With the glamour of television and the barrage of new opportunities in social and digital media, radio is sometimes a forgotten medium. However, clients with smaller budgets would do well to take a second look at radio (or more radio) for a host of reasons.
First of all, and most obviously, a radio campaign is far cheaper than a television campaign, both in production and media costs. If you want to set a television spot on Maui, you’re looking at exorbitant travel and production costs. If you want to set a radio spot on Maui, all you need is some ukulele music, sound effects of a few tropical birds, and a voice talent who says, “Gee, Maui is beautiful this time of year!” The listener’s imagination will fill in the rest—and save you a lot of money.
When compared to TV, radio is not only cheaper overall, it offers a higher return on investment. According to a study by the Radio Ad Lab, radio’s ROI is 49% higher than that of television.
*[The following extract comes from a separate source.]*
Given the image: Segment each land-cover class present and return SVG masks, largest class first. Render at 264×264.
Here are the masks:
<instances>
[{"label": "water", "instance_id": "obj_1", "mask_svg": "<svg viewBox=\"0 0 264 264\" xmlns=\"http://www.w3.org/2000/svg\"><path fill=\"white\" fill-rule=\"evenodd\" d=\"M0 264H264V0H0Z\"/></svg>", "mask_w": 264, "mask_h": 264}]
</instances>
Websites and social media marketing require frequent updating and monitoring to be effective, and while the internet is a great way to reach younger audiences, it’s less effective at reaching consumers over the age of 45—a growing percentage of the population.
The 2005 Mercury Award Grand Prize-winning spot for ebay, titled “Abbreviated,” is a great example of how radio can do so much and cost so little (note that even eBay, an internet powerhouse, chose to advertise on the radio). One announcer, no background music, no celebrities, just a fun, well-written ad that draws listeners into the “game” of figuring out what the announcer is saying.